Destination : 174 , Ailleurs fait son cinéma


Au delà des clés

Mesdames et Messieurs,

Mon film est une sorte d'introspection où culpabilité et remords n'ont pas de place. En voici l'histoire...





Bien installée dans un fauteuil, une vieille femme brode. Le geste sûr, elle plante son aiguille avec régularité et précision. La mécanique est bien rodée et lui permet de laisser son esprit vagabonder vers des souvenirs fugaces de son existence...



La jeune fille qu'elle était cet été-là a dû surmonter un premier chagrin. Voir l'élu de son cœur au bras de sa meilleure amie était plus qu'elle ne pouvait supporter. Sans le drame de la disparition de celle-ci, elle ne sait pas si l'homme de sa vie se serait tourné vers elle un jour. Le soutien qu'elle lui apporta dans cette épreuve lui valut alors toute son attention, et pour finir, son alliance.



L'aiguille ne faiblit pas et trace sans le moindre modèle, la ligne claire d'un objet métallique. Déjà un autre spectre s'affiche à sa mémoire...



Quelle détestable habitude les hommes avaient de boire de l'alcool. Avec toutes les conséquences que l'on connaît, ils devraient se méfier. Son époux lui-même n'a pu y résister. Ce n'est pourtant pas faute de lui avoir exprimé son désaccord tout au long de ce qui aurait dû être ses plus belles années de mariage. Le cœur lourd, elle ne voulait pas se souvenir de cette déchéance mais seulement du visage apaisé qu'il affichait enfin sur son dernier lit, vêtu de son plus beau costume.
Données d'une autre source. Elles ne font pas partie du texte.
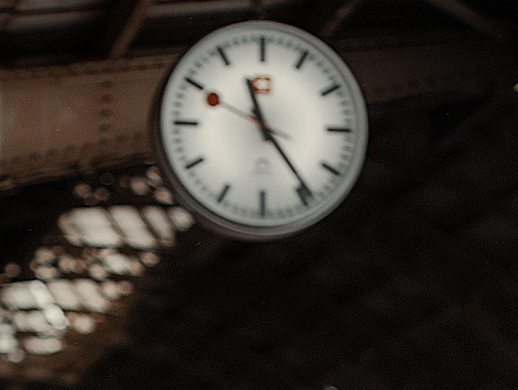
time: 11:23
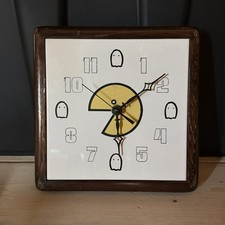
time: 6:09
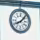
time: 8:07
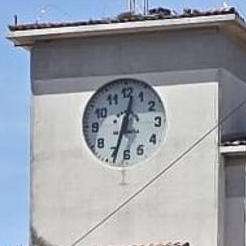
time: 12:33
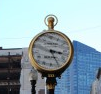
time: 3:25
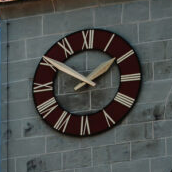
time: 1:50
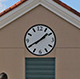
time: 1:40
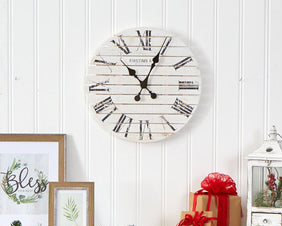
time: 12:52
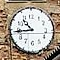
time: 10:44
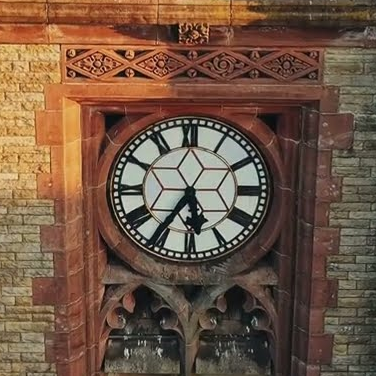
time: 5:35
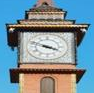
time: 3:48
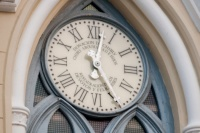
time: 5:02
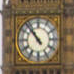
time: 10:53
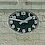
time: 1:46
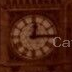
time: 12:14
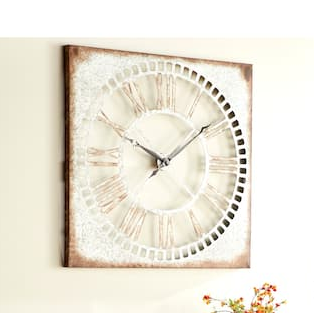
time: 10:08
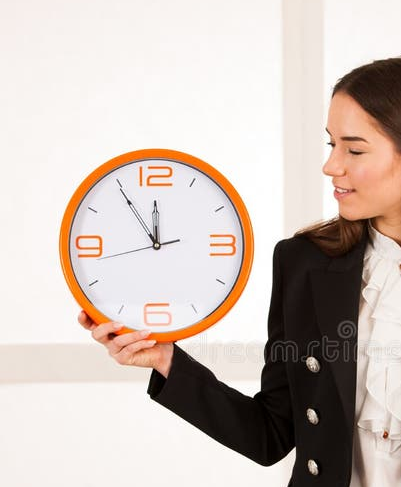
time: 11:54
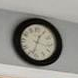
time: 12:32
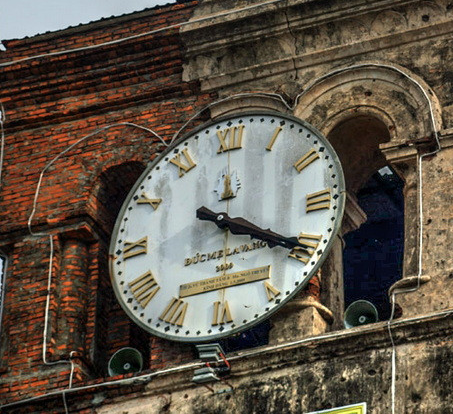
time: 4:20
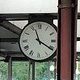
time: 11:20
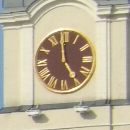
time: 4:59
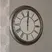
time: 12:00
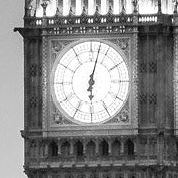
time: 6:02
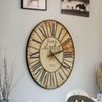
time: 2:21
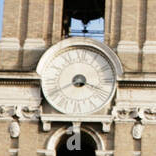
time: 3:40
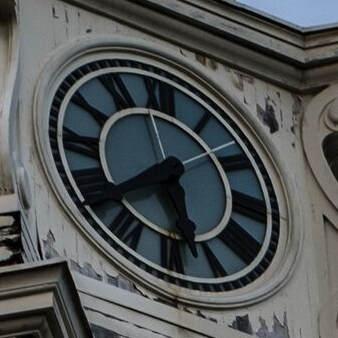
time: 5:38
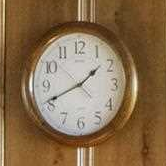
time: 1:41
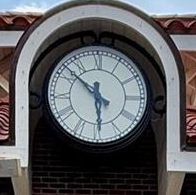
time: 5:51
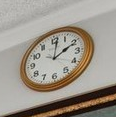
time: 2:01
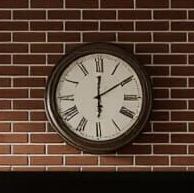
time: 12:09
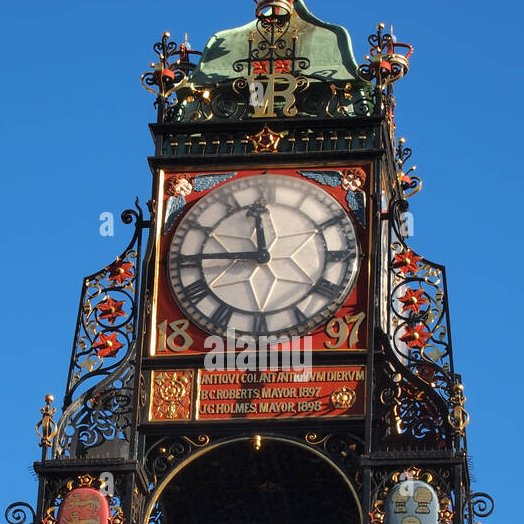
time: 11:44
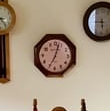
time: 12:34
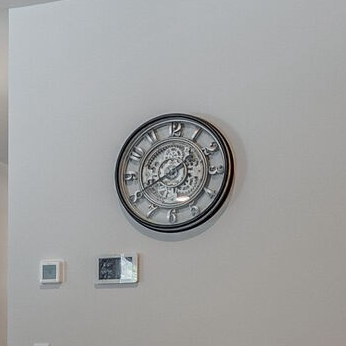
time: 1:41
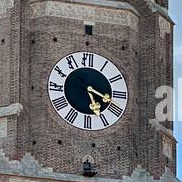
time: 5:18
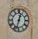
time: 12:32
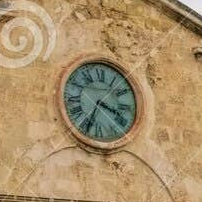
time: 3:34
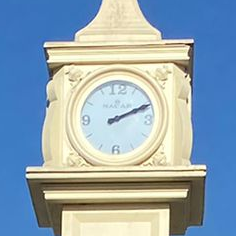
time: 2:11
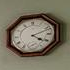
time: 4:11
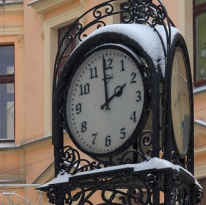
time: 1:59
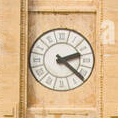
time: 2:22
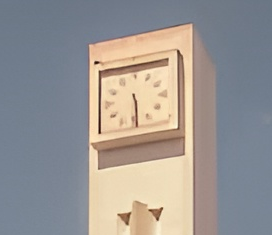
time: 5:29
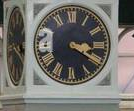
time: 3:20
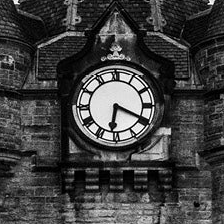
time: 6:19
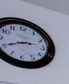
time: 2:40
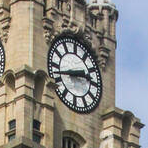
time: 2:42
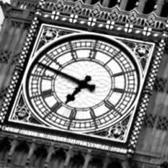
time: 6:47
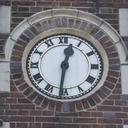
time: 12:31
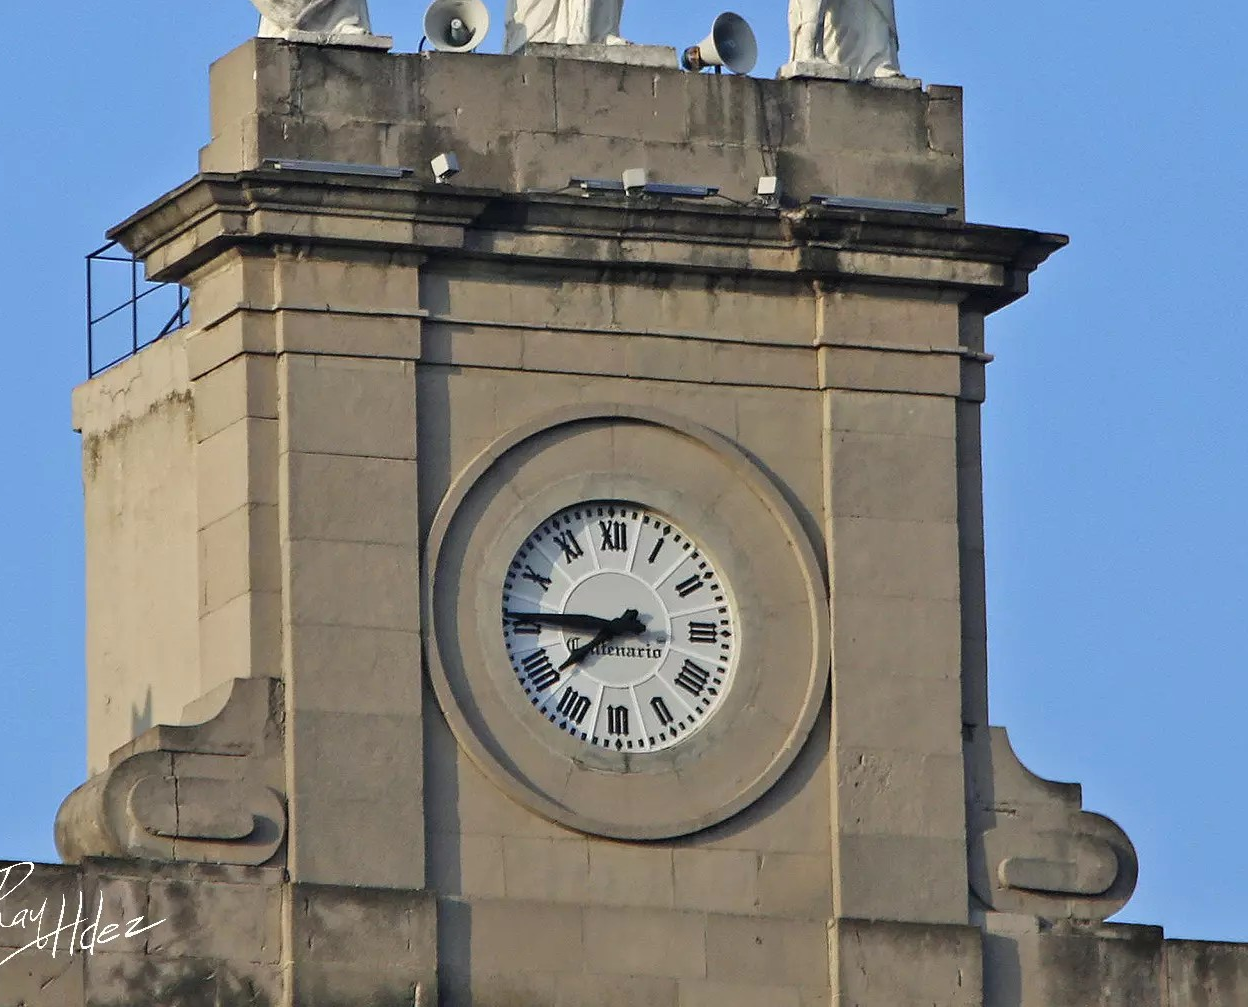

Il faut croire que c'était le verre de trop, que l'habitude rendant les gestes mécaniques n'avait pas préparé son mari à une telle confusion de substances. Heureusement pour elle, l'amour qu'elle lui portait pu survivre dans des souvenirs soigneusement choisis.



Une dent de cuivre se forme au bout d'une tige lourde surmontée d'un anneau chargé d'arabesques. De son aiguille, elle dirige le fil d'une main de maître, le tend, le croise et lui fait dessiner le bel objet...



Elle n'avait jamais été seule. Veuve avec un jeune enfant, les fils communautaires avaient tissé une toile protectrice autour d'elle. Son petit garçon avait pu grandir dans un cocon d'amour maternel et d'amitiés sincères. Cela lui avait été grandement utile lors de la perte de son âme sœur. Dans un tragique et inexplicable accident de la route, celle que son fils chérissait avait péri. La mécanique de ces vieilles voitures était tellement fragile qu'il suffisait d'un rien pour briser une vie. Malgré les heurts fréquents avec sa future belle-fille, la mère avait aussitôt su entourer son fils de tout son amour.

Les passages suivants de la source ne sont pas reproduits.